Improved characterization of gas-particle partitioning for per- and polyfluoroalkyl substances in the atmosphere using annular diffusion denuder samplers.

Gas-phase perfluoroalkyl carboxylic acids (PFCAs) sorb strongly on filter material (i.e., GFF, QFF) used in conventional high volume air samplers, which results in an overestimation of the particle-phase concentration. In this study, we investigated an improved technique for measuring the gas-particle partitioning of per- and polyfluoroalkyl substances (PFASs) using an annular diffusion denuder sampler. Samples were analyzed for 7 PFAS classes [i.e., PFCAs, perfluoroalkane sulfonic acids (PFSAs), fluorotelomer alcohols (FTOHs), fluorotelomer methacrylates (FTMACs), fluorotelomer acrylates (FTACs), perfluorooctane sulfonamides (FOSAs), and perfluorooctane sulfonamidoethanols (FOSEs)]. The measured particulate associated fraction (Φ') using the diffusion denuder sampler generally followed the trend FTACs (0%) < FTOHs (~8%) < FOSAs (~21%) < PFSAs (~29%) < FOSEs (~66%), whereas the Φ' of the C(8)-C(18) PFCAs increased with carbon chain length, and ranged from 6% to 100%. The ionizability of some PFASs, when associated with particles, is an important consideration when calculating the gas-particle partitioning coefficient as both ionic and neutral forms can be present in the particles. Here we differentiate between a gas-particle partitioning coefficient for neutral species, K(p), and one that accounts for both ionic and neutral species of a compound, K(p)'. The measured K(p)' for PFSAs and PFCAs was 4-5 log units higher compared to the interpolated K(p) for the neutral form only. The measured K(p)' can be corrected (to apply to the neutral form only) with knowledge of the pK(a) of the chemical and the pH of the condensed medium ("wet" particle or aqueous aerosol). The denuder-based sampling of PFASs has yielded a robust data set that demonstrates the importance of atmospheric pH and chemical pK(a) values in determining gas-particle partitioning of PFASs.

Comparison of annular diffusion denuder and high volume air samplers for measuring per- and polyfluoroalkyl substances in the atmosphere.

Overestimation of the particle phase concentration collected on glass-fiber filters (GFFs) has been reported for perfluoroalkyl carboxylic acids (PFCAs) using conventional high volume air samplers.
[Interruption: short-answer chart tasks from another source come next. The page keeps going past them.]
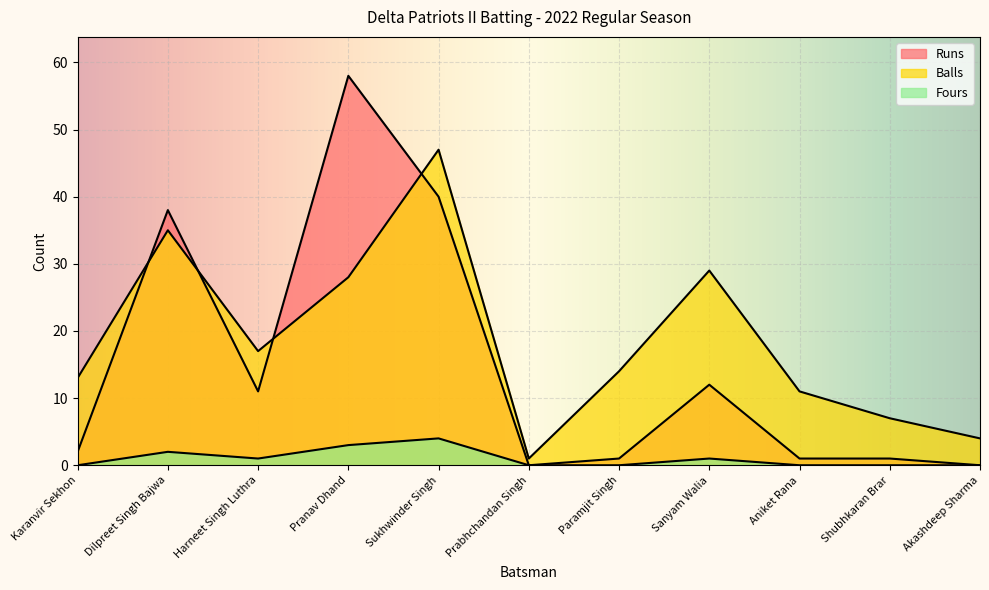

True or false: Runs has more than 0 interior local peaks.

True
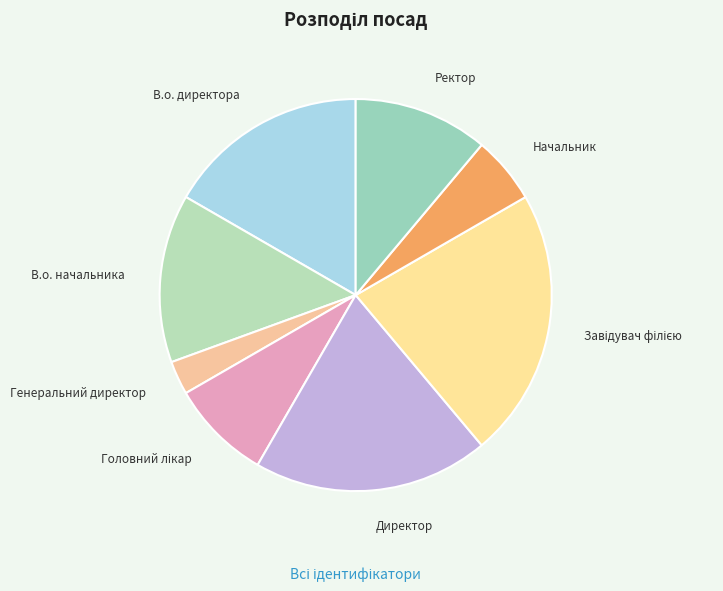

Count the number of slices in the pie.

8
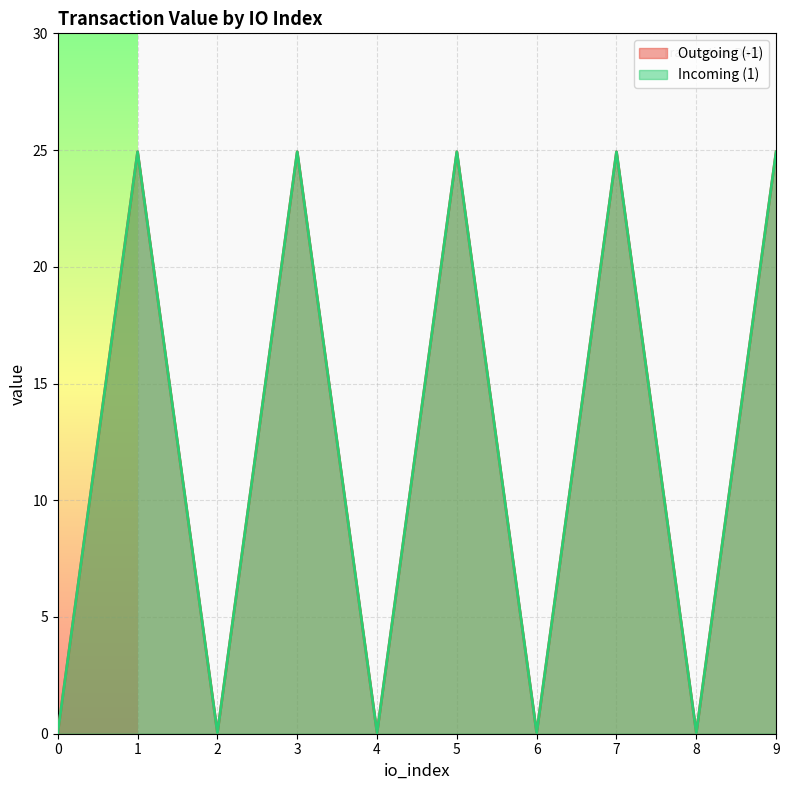

True or false: Incoming (1) has more than 0 points higher than both neighbors.

True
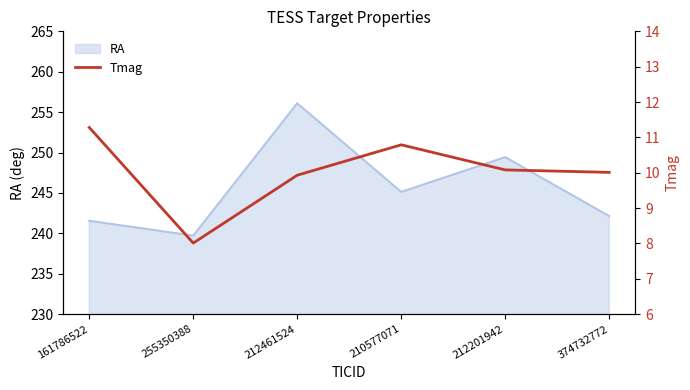

Count the number of values greater than 10.

4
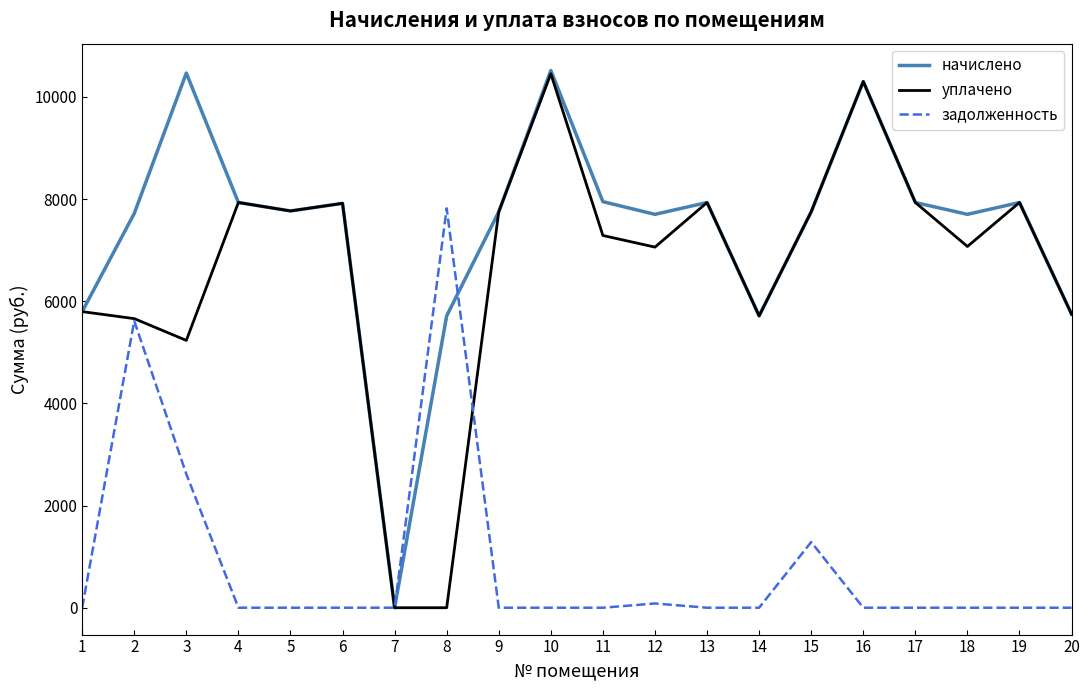

How many lines are shown in the chart?

3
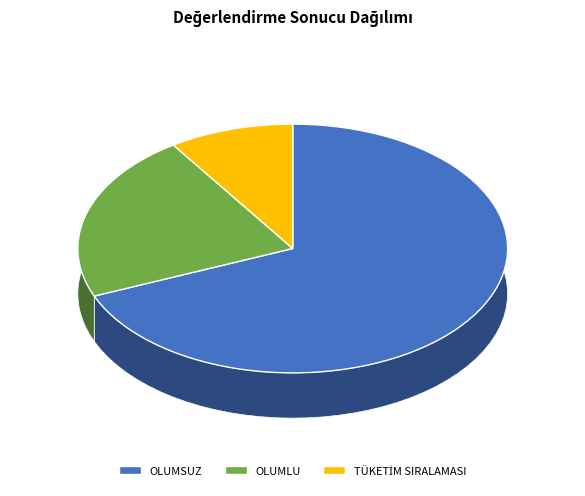

Rank the categories by value from lowest to highest.

TÜKETİM SIRALAMASI, OLUMLU, OLUMSUZ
In this study, per- and polyfluoroalkyl substances (PFASs) were determined in the gas and particulate phases using colocated annular diffusion denuder and high volume air samplers at a semiurban site in Toronto, Canada, in winter 2010. Samples were analyzed for 7 PFAS classes (i.e., PFCAs, perfluoro-alkane sulfonic acids (PFSAs), fluorotelomer alcohols (FTOHs), fluorotelomer methacrylates (FTMACs), fluorotelomer acrylates (FTACs), perfluorooctane sulfonamides (FOSAs), and perfluorooctane sulfonamidoethanols (FOSEs)). The gas diffusion coefficients for individual PFASs were calculated and the denuder performance was evaluated. Modeled subcooled liquid vapor pressures (p(L)) correlated well with the vapor phase breakthrough for the denuder and high volume air systems. Total air concentrations for PFASs measured using annular diffusion denuders and high volume samplers were in agreement within a factor of 4; however, much greater differences were observed for measurements of gas-particle partitioning. Vapor phase PFSAs and PFCAs can adsorb to the GFF using high volume air samplers, resulting in much higher particle-associated fractions for these chemicals compared to the annular diffusion denuder sampler. This effect was not observed for the FTOHs, FTMACs, FTACs, FOSAs, and FOSEs. Thus, for investigations of gas-particle partitioning of PFSAs and PFCAs, the diffusion denuder sampler is the preferred method. The results of this study improve our understanding of the gas-particle partitioning of PFASs, which is important for modeling their long-range transport in air.